Code review is central to software engineering education but hard to scale in capstone projects due to tight deadlines, uneven peer feedback, and limited prior experience. We investigate an LLM-as-reviewer integrated directly into GitHub pull requests (human-in-the-loop) across two cohorts (more than 100 students, 2023--2024). Using a mixed-methods design -- GitHub data, reflective reports, and a targeted survey -- we examine engagement and responsiveness as behavioral indicators of self-regulated learning processes. Quantitatively, the 2024 cohort produced more iterative activity (1176 vs. 581 PRs), while technical issues observed in 2023 (227 failed AI attempts) dropped to zero after tool and instructional refinements.
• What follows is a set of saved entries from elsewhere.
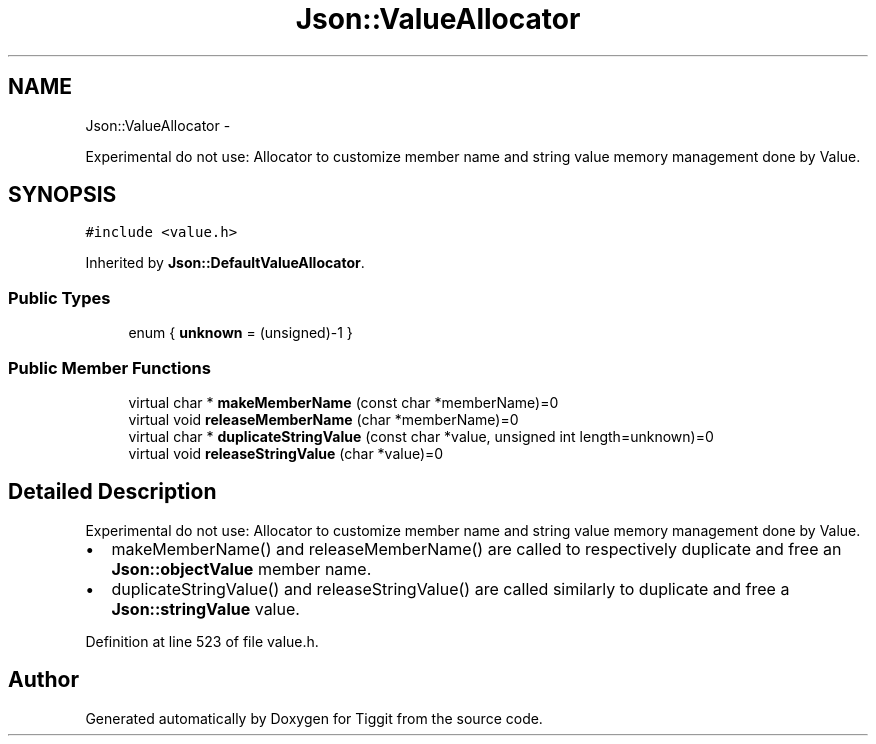 .TH "Json::ValueAllocator" 3 "Tue May 8 2012" "Tiggit" \" -*- nroff -*-
.ad l
.nh
.SH NAME
Json::ValueAllocator \- 
.PP
Experimental do not use: Allocator to customize member name and string value memory management done by Value\&.  

.SH SYNOPSIS
.br
.PP
.PP
\fC#include <value\&.h>\fP
.PP
Inherited by \fBJson::DefaultValueAllocator\fP\&.
.SS "Public Types"

.in +1c
.ti -1c
.RI "enum { \fBunknown\fP =  (unsigned)-1 }"
.br
.in -1c
.SS "Public Member Functions"

.in +1c
.ti -1c
.RI "virtual char * \fBmakeMemberName\fP (const char *memberName)=0"
.br
.ti -1c
.RI "virtual void \fBreleaseMemberName\fP (char *memberName)=0"
.br
.ti -1c
.RI "virtual char * \fBduplicateStringValue\fP (const char *value, unsigned int length=unknown)=0"
.br
.ti -1c
.RI "virtual void \fBreleaseStringValue\fP (char *value)=0"
.br
.in -1c
.SH "Detailed Description"
.PP 
Experimental do not use: Allocator to customize member name and string value memory management done by Value\&. 

.IP "\(bu" 2
makeMemberName() and releaseMemberName() are called to respectively duplicate and free an \fBJson::objectValue\fP member name\&.
.IP "\(bu" 2
duplicateStringValue() and releaseStringValue() are called similarly to duplicate and free a \fBJson::stringValue\fP value\&. 
.PP

.PP
Definition at line 523 of file value\&.h\&.

.SH "Author"
.PP 
Generated automatically by Doxygen for Tiggit from the source code\&.
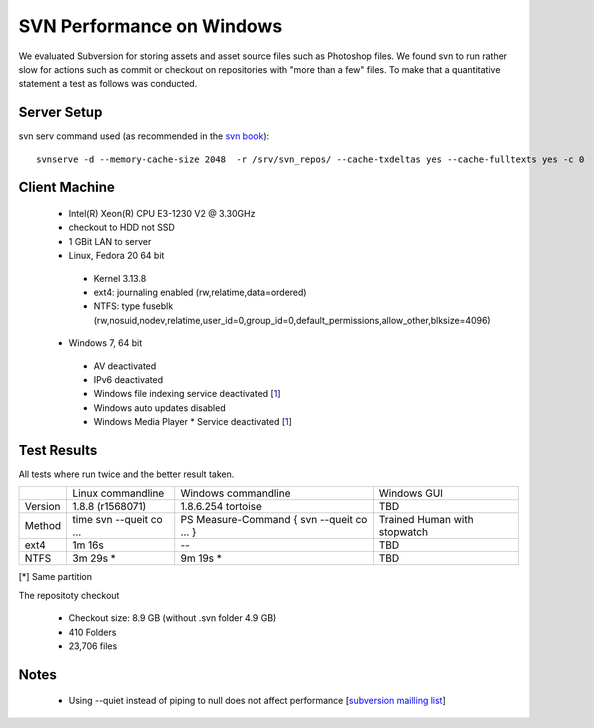 SVN Performance on Windows
==========================

We evaluated Subversion for storing assets and asset source files such as Photoshop files.
We found svn to run rather slow for actions such as commit or checkout on repositories with "more than a few" files.
To make that a quantitative statement a test as follows was conducted.

Server Setup
------------

svn serv command used (as recommended in the `svn book <http://svnbook.red-bean.com/en/1.7/svn.serverconfig.optimization.html>`_)::

    svnserve -d --memory-cache-size 2048  -r /srv/svn_repos/ --cache-txdeltas yes --cache-fulltexts yes -c 0

Client Machine
--------------

 * Intel(R) Xeon(R) CPU E3-1230 V2 @ 3.30GHz
 * checkout to HDD not SSD
 * 1 GBit LAN to server
 * Linux, Fedora 20 64 bit

  * Kernel 3.13.8
  * ext4: journaling enabled (rw,relatime,data=ordered)
  * NTFS: type fuseblk (rw,nosuid,nodev,relatime,user_id=0,group_id=0,default_permissions,allow_other,blksize=4096)

 * Windows 7, 64 bit

  * AV deactivated
  * IPv6 deactivated
  * Windows file indexing service deactivated [`1 <http://tortoisesvn.tigris.org/faq.html#cantmove2>`_]
  * Windows auto updates disabled
  * Windows Media Player * Service deactivated [`1 <http://answers.microsoft.com/en-us/windows/forum/windows_7-performance/pid-4-high-disk-activity-what-and-why/966bc528-aa9b-4268-b598-3a92e12d3800>`_]


Test Results
------------

All tests where run twice and the better result taken.

+------------+-------------------+----------------------+------------------+
|            | Linux commandline | Windows commandline  | Windows GUI      |
+------------+-------------------+----------------------+------------------+
| Version    |  1.8.8 (r1568071) |1.8.6.254 tortoise    |       TBD        |
+------------+-------------------+----------------------+------------------+
| Method     |  time svn --queit | PS Measure-Command { | Trained Human    |
|            |  co ...           | svn --queit co ... } | with stopwatch   |
+------------+-------------------+----------------------+------------------+
| ext4       |         1m 16s    |            --        |       TBD        |
+------------+-------------------+----------------------+------------------+
| NTFS       |         3m 29s *  |            9m 19s *  |       TBD        |
+------------+-------------------+----------------------+------------------+

[*] Same partition


The repositoty checkout

 * Checkout size: 8.9 GB (without .svn folder 4.9 GB)
 * 410 Folders
 * 23,706 files


Notes
-----

 * Using --quiet instead of piping to null does not affect performance [`subversion mailling list <http://mail-archives.apache.org/mod_mbox/subversion-users/201404.mbox/browser>`_]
Despite different adoption levels (93\% vs. 50\% of teams using the tool), responsiveness was stable: 32\% (2023) and 33\% (2024) of successfully AI-reviewed PRs were followed by subsequent commits on the same PR. Qualitatively, students used the LLM's structured comments to focus reviews and discuss code quality, while guidance reduced over-reliance. We contribute: (i) an in-workflow design for an AI reviewer that scaffolds learning while mitigating cognitive offloading; (ii) a repeated cross sectional comparison across two cohorts in authentic settings; (iii) a mixed-methods analysis combining objective GitHub metrics with student self-reports; and (iv) evidence-based pedagogical recommendations for responsible, student-led AI-assisted review.